*WHAT YOU HAVE TO DO:*
Convert every line in the records below into a Markdown table with the columns Row and Text, where Row numbers the lines in order and Text holds each line. Leave out blank lines.

........

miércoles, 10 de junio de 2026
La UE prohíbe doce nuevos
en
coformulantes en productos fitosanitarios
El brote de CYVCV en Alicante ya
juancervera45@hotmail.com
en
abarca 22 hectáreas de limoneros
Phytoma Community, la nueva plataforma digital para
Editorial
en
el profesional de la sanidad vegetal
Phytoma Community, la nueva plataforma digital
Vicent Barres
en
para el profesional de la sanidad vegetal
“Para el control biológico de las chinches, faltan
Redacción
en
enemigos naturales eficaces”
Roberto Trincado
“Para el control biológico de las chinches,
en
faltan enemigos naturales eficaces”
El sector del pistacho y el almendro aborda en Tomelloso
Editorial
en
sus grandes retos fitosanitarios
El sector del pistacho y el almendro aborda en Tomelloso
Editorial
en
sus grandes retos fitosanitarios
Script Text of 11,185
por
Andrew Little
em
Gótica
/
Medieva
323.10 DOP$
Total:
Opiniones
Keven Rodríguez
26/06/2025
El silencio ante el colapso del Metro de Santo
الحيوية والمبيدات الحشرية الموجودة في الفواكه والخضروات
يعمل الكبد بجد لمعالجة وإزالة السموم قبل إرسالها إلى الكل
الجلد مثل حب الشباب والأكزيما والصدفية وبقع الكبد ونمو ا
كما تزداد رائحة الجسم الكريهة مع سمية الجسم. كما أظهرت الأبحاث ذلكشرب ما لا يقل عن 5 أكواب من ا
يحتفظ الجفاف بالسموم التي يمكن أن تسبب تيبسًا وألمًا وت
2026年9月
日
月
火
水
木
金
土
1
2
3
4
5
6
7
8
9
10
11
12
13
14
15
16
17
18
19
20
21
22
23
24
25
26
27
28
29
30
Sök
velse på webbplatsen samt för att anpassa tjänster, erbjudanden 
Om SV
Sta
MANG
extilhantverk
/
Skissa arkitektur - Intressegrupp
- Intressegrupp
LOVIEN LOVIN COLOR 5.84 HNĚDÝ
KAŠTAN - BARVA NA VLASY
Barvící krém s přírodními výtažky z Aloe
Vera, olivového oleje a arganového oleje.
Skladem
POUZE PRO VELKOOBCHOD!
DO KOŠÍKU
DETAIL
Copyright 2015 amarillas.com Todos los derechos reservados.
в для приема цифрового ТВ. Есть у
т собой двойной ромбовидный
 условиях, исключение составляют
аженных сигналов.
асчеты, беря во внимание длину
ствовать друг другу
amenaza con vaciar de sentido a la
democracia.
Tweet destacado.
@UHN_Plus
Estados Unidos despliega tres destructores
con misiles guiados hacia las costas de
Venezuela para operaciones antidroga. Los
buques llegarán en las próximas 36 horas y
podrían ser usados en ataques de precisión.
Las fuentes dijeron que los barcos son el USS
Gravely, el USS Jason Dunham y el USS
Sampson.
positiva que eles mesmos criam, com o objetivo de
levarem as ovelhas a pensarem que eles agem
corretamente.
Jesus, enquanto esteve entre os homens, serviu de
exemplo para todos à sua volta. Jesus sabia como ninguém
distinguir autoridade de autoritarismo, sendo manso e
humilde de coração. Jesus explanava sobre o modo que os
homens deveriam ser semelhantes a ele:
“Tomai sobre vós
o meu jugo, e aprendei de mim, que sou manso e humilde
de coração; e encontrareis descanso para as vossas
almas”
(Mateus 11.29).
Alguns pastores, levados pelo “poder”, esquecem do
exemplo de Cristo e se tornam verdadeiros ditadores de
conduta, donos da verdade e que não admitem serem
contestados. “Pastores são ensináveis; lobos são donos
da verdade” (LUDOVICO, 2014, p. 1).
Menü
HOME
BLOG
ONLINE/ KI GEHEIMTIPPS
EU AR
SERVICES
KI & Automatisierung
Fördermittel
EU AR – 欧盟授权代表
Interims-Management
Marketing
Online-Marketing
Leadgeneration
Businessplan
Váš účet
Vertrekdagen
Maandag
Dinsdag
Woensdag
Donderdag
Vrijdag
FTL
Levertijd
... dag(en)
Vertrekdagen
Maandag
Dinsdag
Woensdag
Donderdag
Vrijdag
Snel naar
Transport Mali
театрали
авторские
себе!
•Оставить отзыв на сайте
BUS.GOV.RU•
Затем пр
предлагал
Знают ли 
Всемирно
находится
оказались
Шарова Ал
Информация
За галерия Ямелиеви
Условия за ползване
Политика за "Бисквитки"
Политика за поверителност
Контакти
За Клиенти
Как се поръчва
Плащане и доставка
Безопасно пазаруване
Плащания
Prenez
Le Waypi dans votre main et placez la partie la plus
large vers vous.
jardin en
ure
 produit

........

*REPLY:*
| Row | Text |
|---|---|
| 1 | miércoles, 10 de junio de 2026 |
| 2 | La UE prohíbe doce nuevos |
| 3 | en |
| 4 | coformulantes en productos fitosanitarios |
| 5 | El brote de CYVCV en Alicante ya |
| 6 | juancervera45@hotmail.com |
| 7 | en |
| 8 | abarca 22 hectáreas de limoneros |
| 9 | Phytoma Community, la nueva plataforma digital para |
| 10 | Editorial |
| 11 | en |
| 12 | el profesional de la sanidad vegetal |
| 13 | Phytoma Community, la nueva plataforma digital |
| 14 | Vicent Barres |
| 15 | en |
| 16 | para el profesional de la sanidad vegetal |
| 17 | “Para el control biológico de las chinches, faltan |
| 18 | Redacción |
| 19 | en |
| 20 | enemigos naturales eficaces” |
| 21 | Roberto Trincado |
| 22 | “Para el control biológico de las chinches, |
| 23 | en |
| 24 | faltan enemigos naturales eficaces” |
| 25 | El sector del pistacho y el almendro aborda en Tomelloso |
| 26 | Editorial |
| 27 | en |
| 28 | sus grandes retos fitosanitarios |
| 29 | El sector del pistacho y el almendro aborda en Tomelloso |
| 30 | Editorial |
| 31 | en |
| 32 | sus grandes retos fitosanitarios |
| 33 | Script Text of 11,185 |
| 34 | por |
| 35 | Andrew Little |
| 36 | em |
| 37 | Gótica |
| 38 | / |
| 39 | Medieva |
| 40 | 323.10 DOP$ |
| 41 | Total: |
| 42 | Opiniones |
| 43 | Keven Rodríguez |
| 44 | 26/06/2025 |
| 45 | El silencio ante el colapso del Metro de Santo |
| 46 | الحيوية والمبيدات الحشرية الموجودة في الفواكه والخضروات |
| 47 | يعمل الكبد بجد لمعالجة وإزالة السموم قبل إرسالها إلى الكل |
| 48 | الجلد مثل حب الشباب والأكزيما والصدفية وبقع الكبد ونمو ا |
| 49 | كما تزداد رائحة الجسم الكريهة مع سمية الجسم. كما أظهرت الأبحاث ذلكشرب ما لا يقل عن 5 أكواب من ا |
| 50 | يحتفظ الجفاف بالسموم التي يمكن أن تسبب تيبسًا وألمًا وت |
| 51 | 2026年9月 |
| 52 | 日 |
| 53 | 月 |
| 54 | 火 |
| 55 | 水 |
| 56 | 木 |
| 57 | 金 |
| 58 | 土 |
| 59 | 1 |
| 60 | 2 |
| 61 | 3 |
| 62 | 4 |
| 63 | 5 |
| 64 | 6 |
| 65 | 7 |
| 66 | 8 |
| 67 | 9 |
| 68 | 10 |
| 69 | 11 |
| 70 | 12 |
| 71 | 13 |
| 72 | 14 |
| 73 | 15 |
| 74 | 16 |
| 75 | 17 |
| 76 | 18 |
| 77 | 19 |
| 78 | 20 |
| 79 | 21 |
| 80 | 22 |
| 81 | 23 |
| 82 | 24 |
| 83 | 25 |
| 84 | 26 |
| 85 | 27 |
| 86 | 28 |
| 87 | 29 |
| 88 | 30 |
| 89 | Sök |
| 90 | velse på webbplatsen samt för att anpassa tjänster, erbjudanden  |
| 91 | Om SV |
| 92 | Sta |
| 93 | MANG |
| 94 | extilhantverk |
| 95 | / |
| 96 | Skissa arkitektur - Intressegrupp |
| 97 | - Intressegrupp |
| 98 | LOVIEN LOVIN COLOR 5.84 HNĚDÝ |
| 99 | KAŠTAN - BARVA NA VLASY |
| 100 | Barvící krém s přírodními výtažky z Aloe |
| 101 | Vera, olivového oleje a arganového oleje. |
| 102 | Skladem |
| 103 | POUZE PRO VELKOOBCHOD! |
| 104 | DO KOŠÍKU |
| 105 | DETAIL |
| 106 | Copyright 2015 amarillas.com Todos los derechos reservados. |
| 107 | в для приема цифрового ТВ. Есть у |
| 108 | т собой двойной ромбовидный |
| 109 |  условиях, исключение составляют |
| 110 | аженных сигналов. |
| 111 | асчеты, беря во внимание длину |
| 112 | ствовать друг другу |
| 113 | amenaza con vaciar de sentido a la |
| 114 | democracia. |
| 115 | Tweet destacado. |
| 116 | @UHN_Plus |
| 117 | Estados Unidos despliega tres destructores |
| 118 | con misiles guiados hacia las costas de |
| 119 | Venezuela para operaciones antidroga. Los |
| 120 | buques llegarán en las próximas 36 horas y |
| 121 | podrían ser usados en ataques de precisión. |
| 122 | Las fuentes dijeron que los barcos son el USS |
| 123 | Gravely, el USS Jason Dunham y el USS |
| 124 | Sampson. |
| 125 | positiva que eles mesmos criam, com o objetivo de |
| 126 | levarem as ovelhas a pensarem que eles agem |
| 127 | corretamente. |
| 128 | Jesus, enquanto esteve entre os homens, serviu de |
| 129 | exemplo para todos à sua volta. Jesus sabia como ninguém |
| 130 | distinguir autoridade de autoritarismo, sendo manso e |
| 131 | humilde de coração. Jesus explanava sobre o modo que os |
| 132 | homens deveriam ser semelhantes a ele: |
| 133 | “Tomai sobre vós |
| 134 | o meu jugo, e aprendei de mim, que sou manso e humilde |
| 135 | de coração; e encontrareis descanso para as vossas |
| 136 | almas” |
| 137 | (Mateus 11.29). |
| 138 | Alguns pastores, levados pelo “poder”, esquecem do |
| 139 | exemplo de Cristo e se tornam verdadeiros ditadores de |
| 140 | conduta, donos da verdade e que não admitem serem |
| 141 | contestados. “Pastores são ensináveis; lobos são donos |
| 142 | da verdade” (LUDOVICO, 2014, p. 1). |
| 143 | Menü |
| 144 | HOME |
| 145 | BLOG |
| 146 | ONLINE/ KI GEHEIMTIPPS |
| 147 | EU AR |
| 148 | SERVICES |
| 149 | KI & Automatisierung |
| 150 | Fördermittel |
| 151 | EU AR – 欧盟授权代表 |
| 152 | Interims-Management |
| 153 | Marketing |
| 154 | Online-Marketing |
| 155 | Leadgeneration |
| 156 | Businessplan |
| 157 | Váš účet |
| 158 | Vertrekdagen |
| 159 | Maandag |
| 160 | Dinsdag |
| 161 | Woensdag |
| 162 | Donderdag |
| 163 | Vrijdag |
| 164 | FTL |
| 165 | Levertijd |
| 166 | ... dag(en) |
| 167 | Vertrekdagen |
| 168 | Maandag |
| 169 | Dinsdag |
| 170 | Woensdag |
| 171 | Donderdag |
| 172 | Vrijdag |
| 173 | Snel naar |
| 174 | Transport Mali |
| 175 | театрали |
| 176 | авторские |
| 177 | себе! |
| 178 | •Оставить отзыв на сайте |
| 179 | BUS.GOV.RU• |
| 180 | Затем пр |
| 181 | предлагал |
| 182 | Знают ли  |
| 183 | Всемирно |
| 184 | находится |
| 185 | оказались |
| 186 | Шарова Ал |
| 187 | Информация |
| 188 | За галерия Ямелиеви |
| 189 | Условия за ползване |
| 190 | Политика за "Бисквитки" |
| 191 | Политика за поверителност |
| 192 | Контакти |
| 193 | За Клиенти |
| 194 | Как се поръчва |
| 195 | Плащане и доставка |
| 196 | Безопасно пазаруване |
| 197 | Плащания |
| 198 | Prenez |
| 199 | Le Waypi dans votre main et placez la partie la plus |
| 200 | large vers vous. |
| 201 | jardin en |
| 202 | ure |
| 203 |  produit |